Render each of the lines below as an entry in a numbered list, omitting any blank lines.

:: Stored rows

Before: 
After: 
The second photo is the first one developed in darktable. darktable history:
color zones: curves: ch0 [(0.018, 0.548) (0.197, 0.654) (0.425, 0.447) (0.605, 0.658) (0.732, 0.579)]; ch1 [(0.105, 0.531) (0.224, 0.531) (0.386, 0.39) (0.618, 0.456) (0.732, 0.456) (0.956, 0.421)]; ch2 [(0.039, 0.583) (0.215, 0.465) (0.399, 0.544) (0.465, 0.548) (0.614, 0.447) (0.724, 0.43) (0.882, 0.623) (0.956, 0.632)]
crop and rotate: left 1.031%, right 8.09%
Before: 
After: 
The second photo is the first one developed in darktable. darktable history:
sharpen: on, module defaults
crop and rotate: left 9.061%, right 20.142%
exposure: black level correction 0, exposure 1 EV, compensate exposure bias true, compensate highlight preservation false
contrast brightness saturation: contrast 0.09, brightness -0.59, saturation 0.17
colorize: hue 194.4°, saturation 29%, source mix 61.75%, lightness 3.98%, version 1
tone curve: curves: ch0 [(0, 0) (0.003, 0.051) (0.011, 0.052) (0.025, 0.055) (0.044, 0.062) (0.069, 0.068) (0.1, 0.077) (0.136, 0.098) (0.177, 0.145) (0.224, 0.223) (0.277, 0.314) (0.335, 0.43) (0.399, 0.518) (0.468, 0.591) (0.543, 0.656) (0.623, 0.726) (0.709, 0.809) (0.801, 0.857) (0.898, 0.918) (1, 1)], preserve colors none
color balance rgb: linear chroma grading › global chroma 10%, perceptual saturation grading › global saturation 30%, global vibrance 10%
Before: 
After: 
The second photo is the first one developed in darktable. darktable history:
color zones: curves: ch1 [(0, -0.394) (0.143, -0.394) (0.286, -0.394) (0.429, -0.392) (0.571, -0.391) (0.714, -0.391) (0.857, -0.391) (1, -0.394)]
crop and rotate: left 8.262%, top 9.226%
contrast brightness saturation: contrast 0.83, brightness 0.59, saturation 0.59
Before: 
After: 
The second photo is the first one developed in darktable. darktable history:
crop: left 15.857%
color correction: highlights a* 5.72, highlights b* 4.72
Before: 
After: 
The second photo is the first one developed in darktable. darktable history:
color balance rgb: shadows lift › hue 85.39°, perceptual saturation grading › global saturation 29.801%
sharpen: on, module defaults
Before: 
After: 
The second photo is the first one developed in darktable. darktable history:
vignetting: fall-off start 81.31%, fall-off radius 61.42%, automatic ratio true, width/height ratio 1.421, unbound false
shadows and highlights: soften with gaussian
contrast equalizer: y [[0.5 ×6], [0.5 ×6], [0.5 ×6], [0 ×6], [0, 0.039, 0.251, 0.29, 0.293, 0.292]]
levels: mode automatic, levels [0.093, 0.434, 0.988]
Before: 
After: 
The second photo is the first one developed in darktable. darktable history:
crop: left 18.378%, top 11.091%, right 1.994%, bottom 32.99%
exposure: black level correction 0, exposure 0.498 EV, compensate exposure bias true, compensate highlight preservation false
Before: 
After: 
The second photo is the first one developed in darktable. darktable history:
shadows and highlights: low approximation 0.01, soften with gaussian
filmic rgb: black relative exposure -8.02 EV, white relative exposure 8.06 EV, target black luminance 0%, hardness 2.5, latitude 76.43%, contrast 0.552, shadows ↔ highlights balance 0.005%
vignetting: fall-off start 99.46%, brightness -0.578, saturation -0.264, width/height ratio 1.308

::::

Task output →
1. Before: 
2. After: 
3. The second photo is the first one developed in darktable. darktable history:
4. color zones: curves: ch0 [(0.018, 0.548) (0.197, 0.654) (0.425, 0.447) (0.605, 0.658) (0.732, 0.579)]; ch1 [(0.105, 0.531) (0.224, 0.531) (0.386, 0.39) (0.618, 0.456) (0.732, 0.456) (0.956, 0.421)]; ch2 [(0.039, 0.583) (0.215, 0.465) (0.399, 0.544) (0.465, 0.548) (0.614, 0.447) (0.724, 0.43) (0.882, 0.623) (0.956, 0.632)]
5. crop and rotate: left 1.031%, right 8.09%
6. Before: 
7. After: 
8. The second photo is the first one developed in darktable. darktable history:
9. sharpen: on, module defaults
10. crop and rotate: left 9.061%, right 20.142%
11. exposure: black level correction 0, exposure 1 EV, compensate exposure bias true, compensate highlight preservation false
12. contrast brightness saturation: contrast 0.09, brightness -0.59, saturation 0.17
13. colorize: hue 194.4°, saturation 29%, source mix 61.75%, lightness 3.98%, version 1
14. tone curve: curves: ch0 [(0, 0) (0.003, 0.051) (0.011, 0.052) (0.025, 0.055) (0.044, 0.062) (0.069, 0.068) (0.1, 0.077) (0.136, 0.098) (0.177, 0.145) (0.224, 0.223) (0.277, 0.314) (0.335, 0.43) (0.399, 0.518) (0.468, 0.591) (0.543, 0.656) (0.623, 0.726) (0.709, 0.809) (0.801, 0.857) (0.898, 0.918) (1, 1)], preserve colors none
15. color balance rgb: linear chroma grading › global chroma 10%, perceptual saturation grading › global saturation 30%, global vibrance 10%
16. Before: 
17. After: 
18. The second photo is the first one developed in darktable. darktable history:
19. color zones: curves: ch1 [(0, -0.394) (0.143, -0.394) (0.286, -0.394) (0.429, -0.392) (0.571, -0.391) (0.714, -0.391) (0.857, -0.391) (1, -0.394)]
20. crop and rotate: left 8.262%, top 9.226%
21. contrast brightness saturation: contrast 0.83, brightness 0.59, saturation 0.59
22. Before: 
23. After: 
24. The second photo is the first one developed in darktable. darktable history:
25. crop: left 15.857%
26. color correction: highlights a* 5.72, highlights b* 4.72
27. Before: 
28. After: 
29. The second photo is the first one developed in darktable. darktable history:
30. color balance rgb: shadows lift › hue 85.39°, perceptual saturation grading › global saturation 29.801%
31. sharpen: on, module defaults
32. Before: 
33. After: 
34. The second photo is the first one developed in darktable. darktable history:
35. vignetting: fall-off start 81.31%, fall-off radius 61.42%, automatic ratio true, width/height ratio 1.421, unbound false
36. shadows and highlights: soften with gaussian
37. contrast equalizer: y [[0.5 ×6], [0.5 ×6], [0.5 ×6], [0 ×6], [0, 0.039, 0.251, 0.29, 0.293, 0.292]]
38. levels: mode automatic, levels [0.093, 0.434, 0.988]
39. Before: 
40. After: 
41. The second photo is the first one developed in darktable. darktable history:
42. crop: left 18.378%, top 11.091%, right 1.994%, bottom 32.99%
43. exposure: black level correction 0, exposure 0.498 EV, compensate exposure bias true, compensate highlight preservation false
44. Before: 
45. After: 
46. The second photo is the first one developed in darktable. darktable history:
47. shadows and highlights: low approximation 0.01, soften with gaussian
48. filmic rgb: black relative exposure -8.02 EV, white relative exposure 8.06 EV, target black luminance 0%, hardness 2.5, latitude 76.43%, contrast 0.552, shadows ↔ highlights balance 0.005%
49. vignetting: fall-off start 99.46%, brightness -0.578, saturation -0.264, width/height ratio 1.308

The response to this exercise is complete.